A word may be added as to early newspapers, of some special numbers of which prices that are literally "fabulous" are recorded, There are many reprints afloat of the first American newspaper, and most librarians have frequent offers of the mster County, (N. Y.) Gazette of Jan. 10,1800, in mourning for the death of Washington, a genuine copy of which is worth money, but the many spurious reprints (which include all those offered) are worth nothing.
Of many rare early books reprints or facsimiles are rife ill the market, especially of those having but few leaves; these, however, are easily detected by an expert eye, and need deceive no one.
Of some scarce books, it may be said that they are as rare as the individuals who want them: and of a very few, that they are as rare as the extinct dodo. In fact, volumes have been written concerning extinct books, not without interest to the bibliomaniac who is fired with the passion for possessing something which no one else has got. Some books are quite at worthless as they are rare. But books deemed worthless by the common or even by the enlightened mind are cherished as treasures by many collectors. The cook-book, entitled Le Pastissier francois, an Elzevir of 1655, is so rare as to have brought several times its weight in gold. Nearly all the copies of some books have been worn to rags by anglers, devout women, cooks, or children.
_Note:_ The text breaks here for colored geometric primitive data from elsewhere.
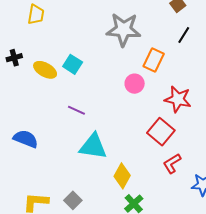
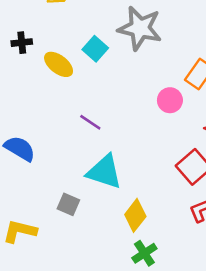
gray star: (124, 30) -> (140, 28), moved
cyan square: (73, 64) -> (95, 49), moved
gray square: (73, 200) -> (68, 204), moved, turned -30

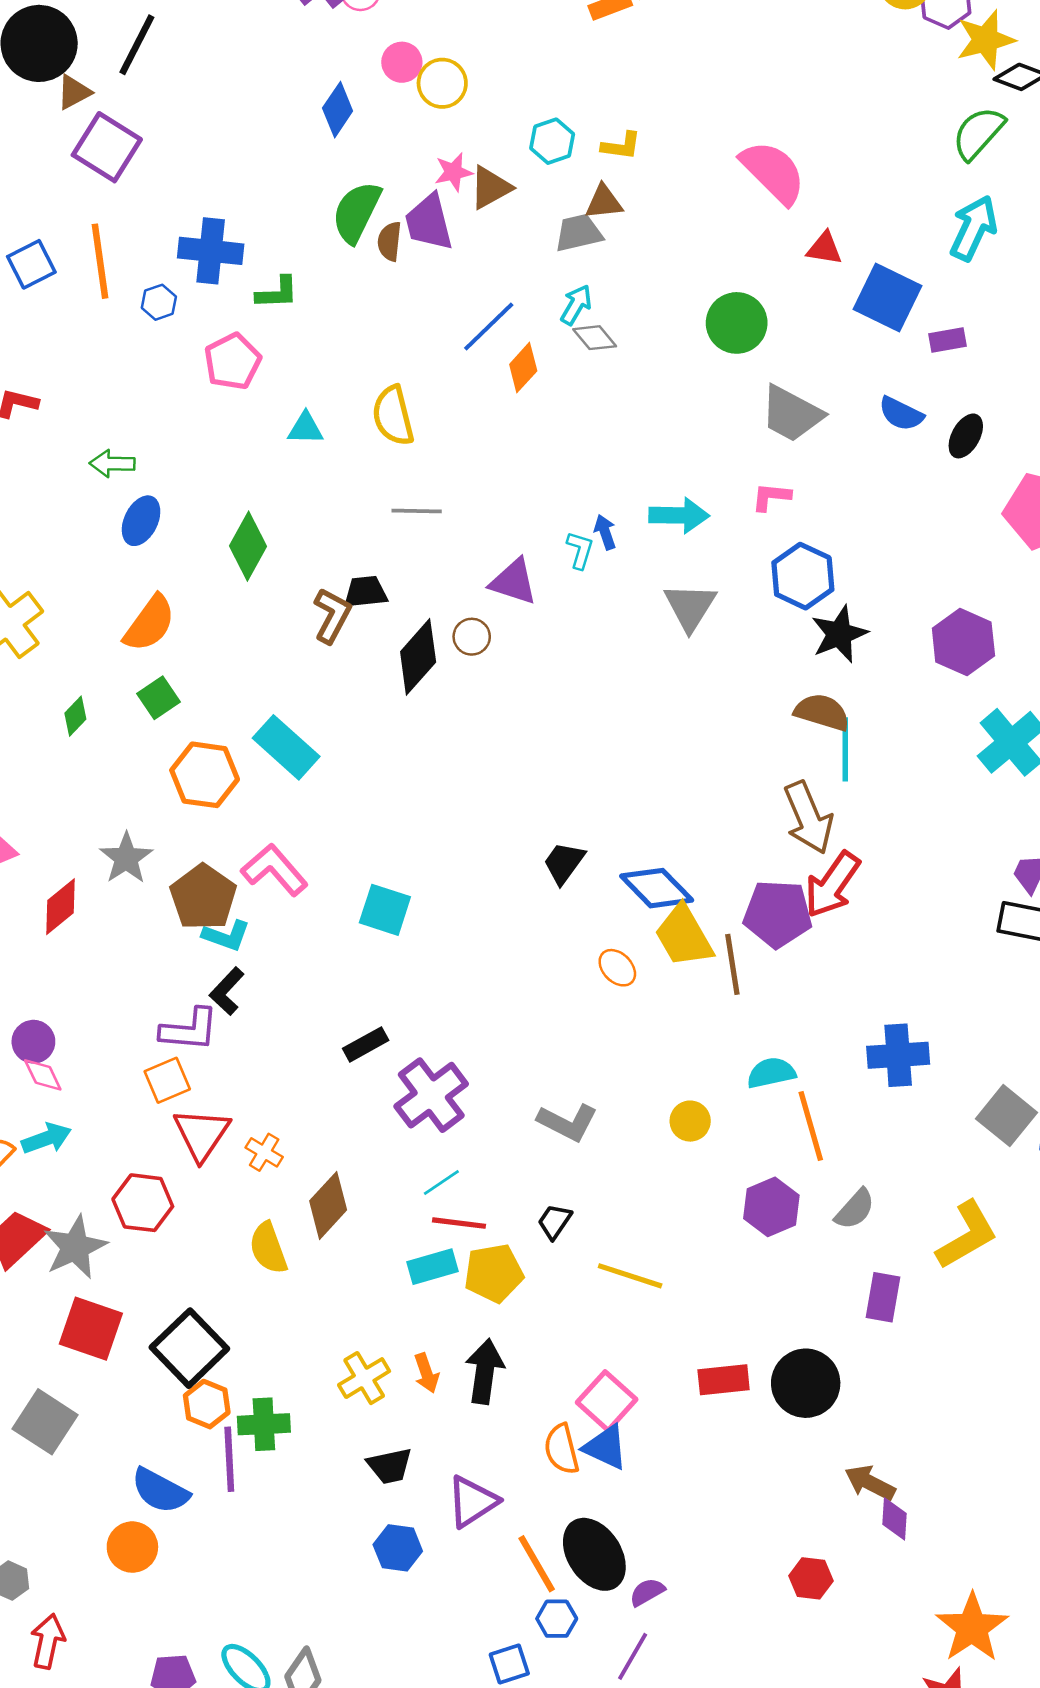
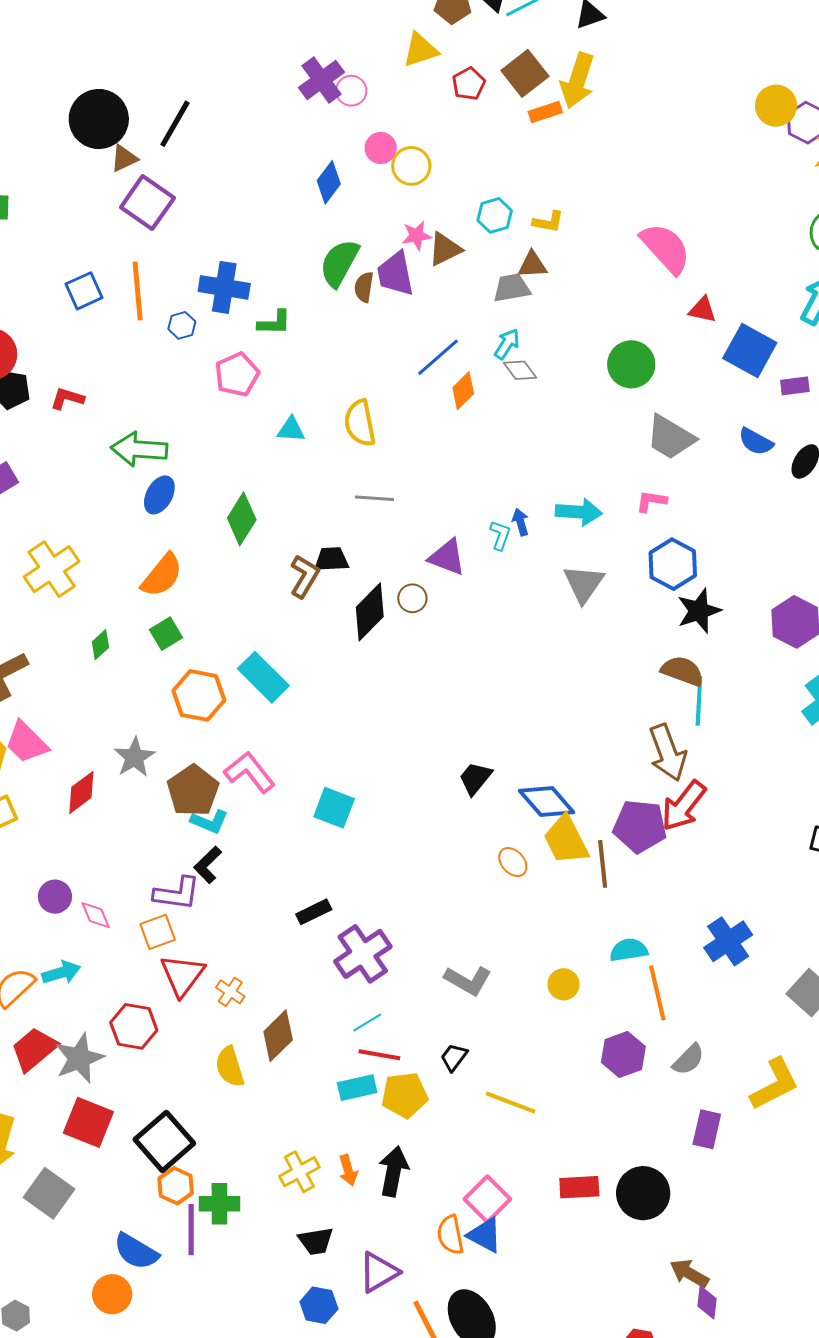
green arrow: (112, 464) -> (139, 449), size x1.6
blue cross: (898, 1055) -> (728, 941), turned -33
pink diamond: (43, 1075) -> (96, 915), moved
When a book is sold at a great price as "very rare," it often happens that several copies come into the market soon after, and, there being no demand, the commercial value is correspondingly depressed. The books most sure of maintaining full prices are first editions of master-pieces in literature. Fitzgerald's version of Omar Khayyam was bought by nobody when Quaritch first published it in 1859. After eight years, he put the remainder of the edition,-a paper-covered volume down to a penny each. When the book had grown into fame, and the many variations in later issues were discovered, this first edition, no longer procurable, rose to £21, the price actually paid by Mr. Quaritch himself at a book auction in 1898!